Por fim, vão embora.

Eu fiquei com a ideia de que isto aconteceu para distabilizar: asism, estes casais separam-se e tornam-se também eles Loners. Mas não é isso que acontece. Já o meu namorado, mais inspirado que eu, disse que era pura e simplesmente para revelar a hipocrisia da sociedade. Está certo, mas eu teria preferido a minha solução, talvez porque gosto de ver os estúpidos sofrerem, ou porque, a meu ver, metia mais o dedo na ferida e aprofundaria a questão de um gajo hiper-defensor de um princípio ver-se, subitamente, no espectro oposto da questão, forçado por fim a ser uma coisa que sempre desprezou (meio caminho andado para a tragédia).

Eu sei que este tipo de filmes é suposto "apanhar-se" algumas coisas, e que o realizador e o guionista não têm de entregar toda a informação de bandeja. Mas quando o espectador sente demasiadas falhas, o inevitável é que haja uma suspensão da descrença. Talvez eu em particular me foque demasiado em detalhes que até não teriam interessado, mas a realidade é que passei grande do filme a pensar "e então?, é só isto?" porque as coisas desenrolam-se sem grande nexo. Aliás, a primeira parte do filme, antes de Farrel fugir, podemos quase baralhar as cenas (se retirarmos a contagem decrescente dos dias que lhe restam) e a coisa muda pouco, o que me diz que há pouco consenso evolutivo na narrativa. O que pode ser bom ou mau (Lynch faz filmes sob o mesmo princípio, mas Lynch é Lynch, e ao menos admite que não faz ideia do que é que está a fazer porque não interessa). Mas neste filme, falha.

O princípio, o tema, a premissa - tudo isso promete, mas não entrega. Os conceitos navegam assim um bocado na incerteza, estão à espera deserem pescados. Não percebemos porque é que vão caçar Loners. Não percebemos porque é que os Loners vão à cidade. Não sabemos mais deste mundo que não aquilo que é mostrado: que na Big City, é frequente revistar-se as unhas e os sapatos (para saberem que não são Loners disfarçados), que pedem pelo registo de casamento como pedem pelo BI, que é crime ser-se solteiro. Mas nada mais. E como comentário social, o filme delega essa função apenas para as personagens que, me parece, carregam aqui uma demanda demasiado grande.

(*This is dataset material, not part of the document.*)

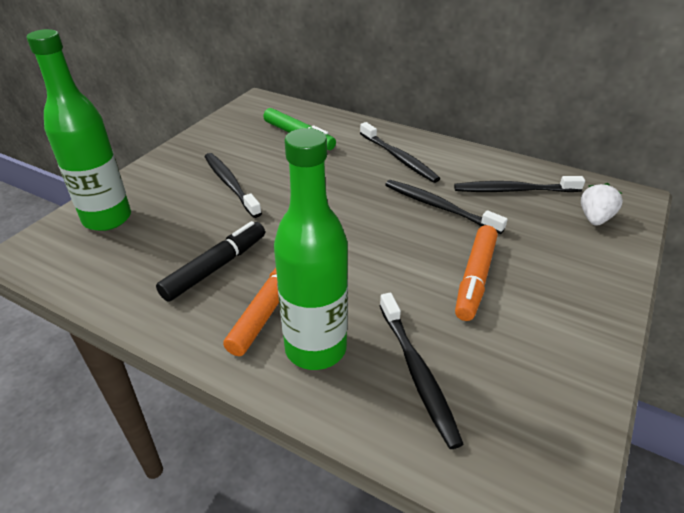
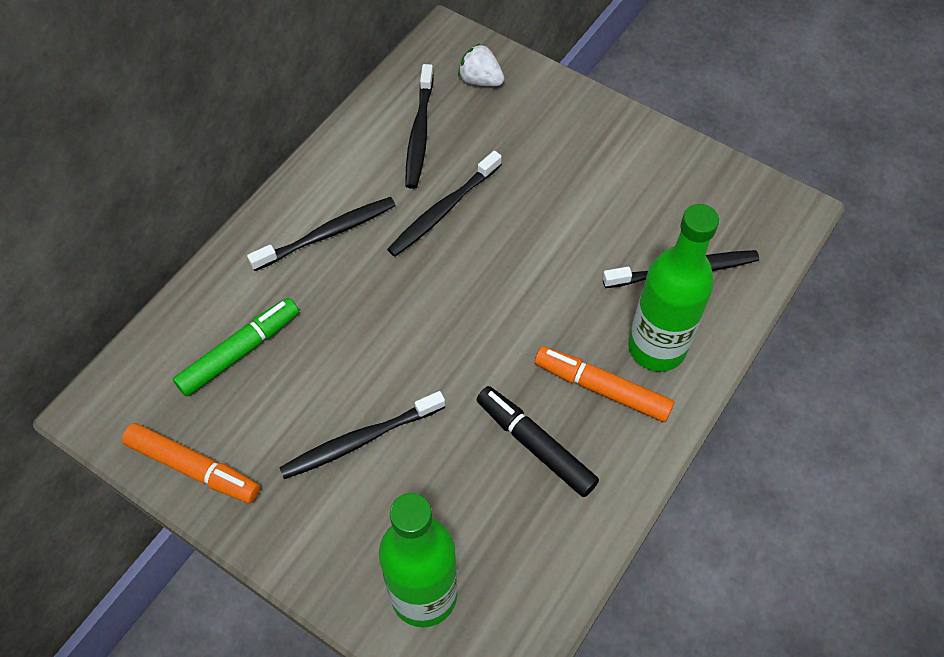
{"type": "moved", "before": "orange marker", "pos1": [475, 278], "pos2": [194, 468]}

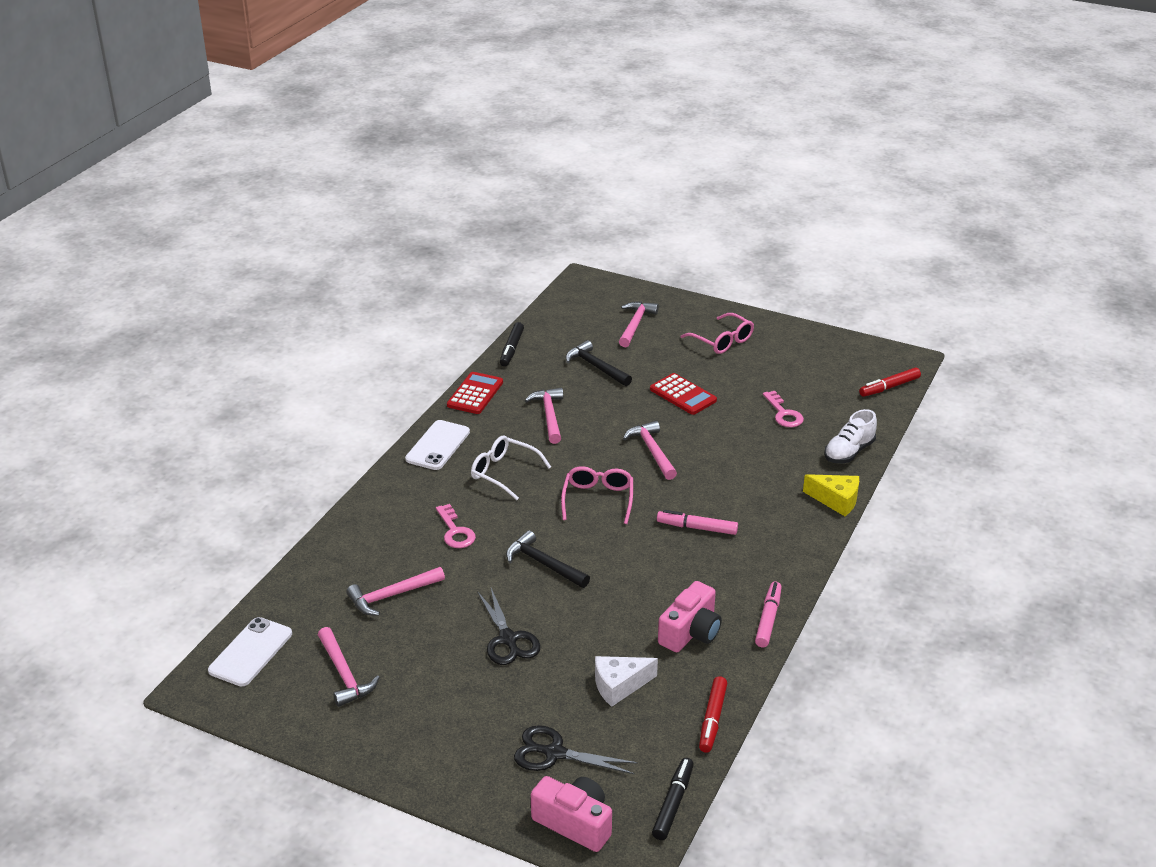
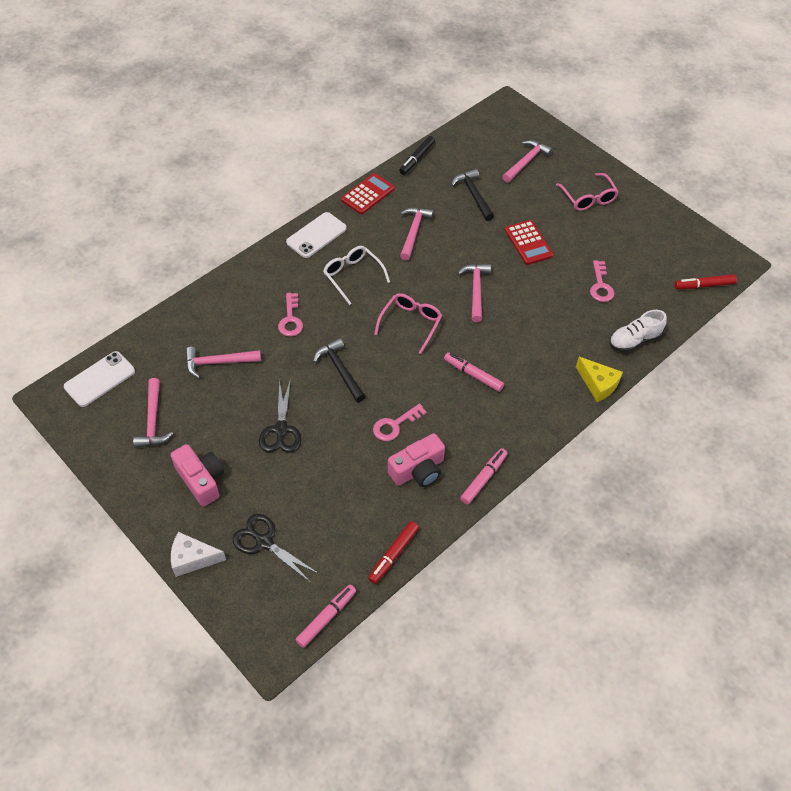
{"type": "moved", "before": "pink camera", "pos1": [574, 823], "pos2": [201, 480]}
{"type": "moved", "before": "white cheese", "pos1": [619, 686], "pos2": [193, 559]}
{"type": "recoloured", "before": "black marker", "after": "pink marker", "pos1": [673, 803], "pos2": [326, 618]}
{"type": "added", "after": "pink key", "pos2": [395, 425]}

É que na salganhada toda de conceitos abstractos que anda ali à espera de ser apanhado, as coisas, a meu ver, perdem-se.

Tenho, ainda assim, de elogiar a eficácia numa coisa: o lado satírico que demonstra o que é viver num casamento arruinado, a isnerção de crianças como modo de solução aos problemas maritais, ou a pressão extenuante em encontrar parceiro. A personagem que, a meu ver, merece mais mérito é a Mulher dos Biscoitos, e que é utilizada quase como ponto de compração ou como ponto de ignição nas decisões dos outros do que no seu potencial completo.

De resto, são duas horas que não vou recuperar.

E no meio disto, fiquei sem saber porque é que a gaja mata o burro no início.

P.S.: Decidi acarinhar as personagens de Farrel e Weisz com duas focas porque seria o animal que eu escolheria.

P.P.S.: É possível que tenha escrito mal o nome dos actores, mas não me apeteceu ir ao google.